What you need to do
Extend the forum thread about a six-week-old puppy passing worms, picking up right after its final sentence.

Excerpted text
● ● ● ● ● ● ●
# Worms - Pup 6 weeks old



## TBSNone (Aug 7, 2009)

Hi

We have just got a pup (Jack Russell x Staff), very tiny and we were told it is 6 weeks old and has been wormed.

Her tum is bloated and she is passing lots of worms which are long and thin.... she has just had a poo and it was only worms. Some are moving......

My daughter (her pup) called the vets today and she was told that she can only be dewormed at 8 weeks. She is not interested in eating but she seems playful when awake.

If one cannot worm pre 8 weeks, then a) was the previous owner fibbing and b) is there something which I can buy, or do now?

Many thanks
Tina


----------



## Bex190 (Jun 30, 2009)

Drontal can be used to worm puppies of under 8 weeks, they even make a liquid version for very small puppies. You can buy it online or get it from your vets/pet shop. This is what you're looking for: Drontal
The Drontal Plus tablets can also be given to puppies, you might have to cut the tablet to get the right dossage for your pup's weight though.
● ● ● ● ● ● ●
Chart understanding data:
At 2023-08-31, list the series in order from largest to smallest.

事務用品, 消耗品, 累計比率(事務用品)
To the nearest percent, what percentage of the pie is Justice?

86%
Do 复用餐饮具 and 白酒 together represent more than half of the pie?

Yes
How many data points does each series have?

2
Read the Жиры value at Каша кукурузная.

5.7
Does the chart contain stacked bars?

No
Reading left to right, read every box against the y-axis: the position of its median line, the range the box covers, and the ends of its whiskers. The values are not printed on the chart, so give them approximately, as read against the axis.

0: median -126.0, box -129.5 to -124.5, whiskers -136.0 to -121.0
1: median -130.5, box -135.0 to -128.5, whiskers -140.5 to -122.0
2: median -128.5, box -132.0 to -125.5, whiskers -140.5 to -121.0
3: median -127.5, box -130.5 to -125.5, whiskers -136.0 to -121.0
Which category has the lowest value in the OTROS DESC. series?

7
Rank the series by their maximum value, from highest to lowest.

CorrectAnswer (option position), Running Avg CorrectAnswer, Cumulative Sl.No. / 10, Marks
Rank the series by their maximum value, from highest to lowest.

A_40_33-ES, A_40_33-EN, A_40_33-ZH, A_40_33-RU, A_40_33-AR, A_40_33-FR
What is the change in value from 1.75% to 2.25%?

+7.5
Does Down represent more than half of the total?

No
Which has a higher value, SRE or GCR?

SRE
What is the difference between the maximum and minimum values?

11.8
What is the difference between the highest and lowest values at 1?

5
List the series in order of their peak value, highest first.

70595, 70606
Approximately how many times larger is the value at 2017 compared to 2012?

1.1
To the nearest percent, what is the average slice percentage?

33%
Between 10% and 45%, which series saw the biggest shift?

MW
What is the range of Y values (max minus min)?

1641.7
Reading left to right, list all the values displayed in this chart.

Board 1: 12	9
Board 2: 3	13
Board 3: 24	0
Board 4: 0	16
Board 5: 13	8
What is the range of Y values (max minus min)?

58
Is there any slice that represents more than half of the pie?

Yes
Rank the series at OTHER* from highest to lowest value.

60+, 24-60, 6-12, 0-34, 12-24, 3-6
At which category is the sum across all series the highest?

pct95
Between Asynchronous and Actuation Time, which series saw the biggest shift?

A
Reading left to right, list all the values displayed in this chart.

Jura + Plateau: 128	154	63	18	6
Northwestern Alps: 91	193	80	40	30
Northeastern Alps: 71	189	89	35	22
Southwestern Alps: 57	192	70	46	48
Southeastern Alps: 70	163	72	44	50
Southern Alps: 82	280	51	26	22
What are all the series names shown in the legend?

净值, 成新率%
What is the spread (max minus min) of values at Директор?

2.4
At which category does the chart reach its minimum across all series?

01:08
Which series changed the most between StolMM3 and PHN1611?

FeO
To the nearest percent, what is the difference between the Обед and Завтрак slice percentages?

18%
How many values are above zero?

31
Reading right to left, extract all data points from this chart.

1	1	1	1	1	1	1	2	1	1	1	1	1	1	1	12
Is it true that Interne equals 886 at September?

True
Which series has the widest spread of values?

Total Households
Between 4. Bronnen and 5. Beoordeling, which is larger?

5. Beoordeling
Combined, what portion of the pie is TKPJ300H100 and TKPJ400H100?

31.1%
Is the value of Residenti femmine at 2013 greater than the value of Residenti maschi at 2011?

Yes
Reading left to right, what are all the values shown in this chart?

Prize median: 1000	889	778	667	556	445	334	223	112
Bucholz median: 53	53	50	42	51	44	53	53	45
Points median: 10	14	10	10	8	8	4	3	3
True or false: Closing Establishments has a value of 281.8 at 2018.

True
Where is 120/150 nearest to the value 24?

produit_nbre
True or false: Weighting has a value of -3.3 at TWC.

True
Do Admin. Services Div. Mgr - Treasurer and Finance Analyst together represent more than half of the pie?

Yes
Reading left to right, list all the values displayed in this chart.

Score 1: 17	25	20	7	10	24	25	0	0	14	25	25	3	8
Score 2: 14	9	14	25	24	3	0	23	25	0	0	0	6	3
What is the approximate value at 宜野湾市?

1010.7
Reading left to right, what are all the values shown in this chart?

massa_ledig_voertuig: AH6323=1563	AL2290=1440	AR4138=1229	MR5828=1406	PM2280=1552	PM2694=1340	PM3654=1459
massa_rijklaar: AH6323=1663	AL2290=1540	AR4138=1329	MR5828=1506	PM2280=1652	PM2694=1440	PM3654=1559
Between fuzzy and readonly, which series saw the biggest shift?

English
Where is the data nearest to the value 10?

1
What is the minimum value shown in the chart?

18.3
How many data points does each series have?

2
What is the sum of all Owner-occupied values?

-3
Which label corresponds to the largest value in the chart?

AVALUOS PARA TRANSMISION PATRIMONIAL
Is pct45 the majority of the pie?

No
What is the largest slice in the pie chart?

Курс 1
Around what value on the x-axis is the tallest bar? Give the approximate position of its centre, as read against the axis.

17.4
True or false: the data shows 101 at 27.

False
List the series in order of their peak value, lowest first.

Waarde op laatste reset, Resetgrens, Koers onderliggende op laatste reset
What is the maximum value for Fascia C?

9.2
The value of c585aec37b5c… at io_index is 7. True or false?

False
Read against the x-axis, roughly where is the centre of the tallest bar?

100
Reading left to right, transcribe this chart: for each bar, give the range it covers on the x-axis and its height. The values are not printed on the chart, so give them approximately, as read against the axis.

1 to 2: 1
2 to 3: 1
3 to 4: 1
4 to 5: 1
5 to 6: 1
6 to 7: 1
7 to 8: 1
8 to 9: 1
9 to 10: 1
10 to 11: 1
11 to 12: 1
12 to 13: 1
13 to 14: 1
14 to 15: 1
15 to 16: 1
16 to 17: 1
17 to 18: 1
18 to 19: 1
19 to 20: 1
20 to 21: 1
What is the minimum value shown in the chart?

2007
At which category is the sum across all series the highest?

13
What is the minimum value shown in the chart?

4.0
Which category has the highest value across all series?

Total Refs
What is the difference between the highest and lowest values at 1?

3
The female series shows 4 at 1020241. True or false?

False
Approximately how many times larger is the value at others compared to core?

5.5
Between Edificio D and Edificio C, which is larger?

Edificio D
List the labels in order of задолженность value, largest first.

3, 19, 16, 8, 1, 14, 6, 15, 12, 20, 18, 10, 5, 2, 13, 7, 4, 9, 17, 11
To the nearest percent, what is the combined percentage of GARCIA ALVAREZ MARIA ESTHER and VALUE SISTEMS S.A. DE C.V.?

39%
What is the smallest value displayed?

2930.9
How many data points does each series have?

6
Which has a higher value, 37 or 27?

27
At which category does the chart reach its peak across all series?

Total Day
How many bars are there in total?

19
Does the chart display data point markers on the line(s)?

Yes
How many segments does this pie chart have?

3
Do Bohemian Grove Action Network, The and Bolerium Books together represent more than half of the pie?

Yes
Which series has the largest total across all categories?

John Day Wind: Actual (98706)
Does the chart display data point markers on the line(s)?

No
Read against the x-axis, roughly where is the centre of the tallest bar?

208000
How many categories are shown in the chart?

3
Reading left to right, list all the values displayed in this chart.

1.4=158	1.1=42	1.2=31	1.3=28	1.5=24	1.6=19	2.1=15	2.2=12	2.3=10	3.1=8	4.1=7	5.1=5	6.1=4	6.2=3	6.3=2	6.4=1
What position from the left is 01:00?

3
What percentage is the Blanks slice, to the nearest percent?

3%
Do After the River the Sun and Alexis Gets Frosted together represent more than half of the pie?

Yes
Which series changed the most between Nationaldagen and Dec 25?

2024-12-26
● ● ● ● ● ● ●
Result
You may want to check with your vet if there was any reason why they didn't want to worm until 8 weeks in case there is a specific reason for your pup.


----------



## Spaniel mad (Jul 17, 2009)

We use panacur paste for our pups, Its really good


----------



## davehyde (Jul 13, 2009)

why did the breeder let it go at 6 weeks?
it still needs mums milk and antobodies for another couple of weeks.


----------



## TBSNone (Aug 7, 2009)

I'm not sure why. My daughter went to get it. She had recently been done via a scam re a puppy and was very upset and desperately wanted a pup. If I'd been there, I would've asked the question.....

I've just called the vets and they want to charge £96 emergency fee plus meds and I just don't have it! 

My daughter has just gone running down to Tescos to see if she can get some carnation milk and also see if they have Drontal there.

We will be going to our normal vet tomorrow asap but I'm really worried now as she seems docile.... 

Tina


----------



## Bex190 (Jun 30, 2009)

Good luck with her. I hope the vet can get her fixed up tomorrow.


----------



## shortbackandsides (Aug 28, 2008)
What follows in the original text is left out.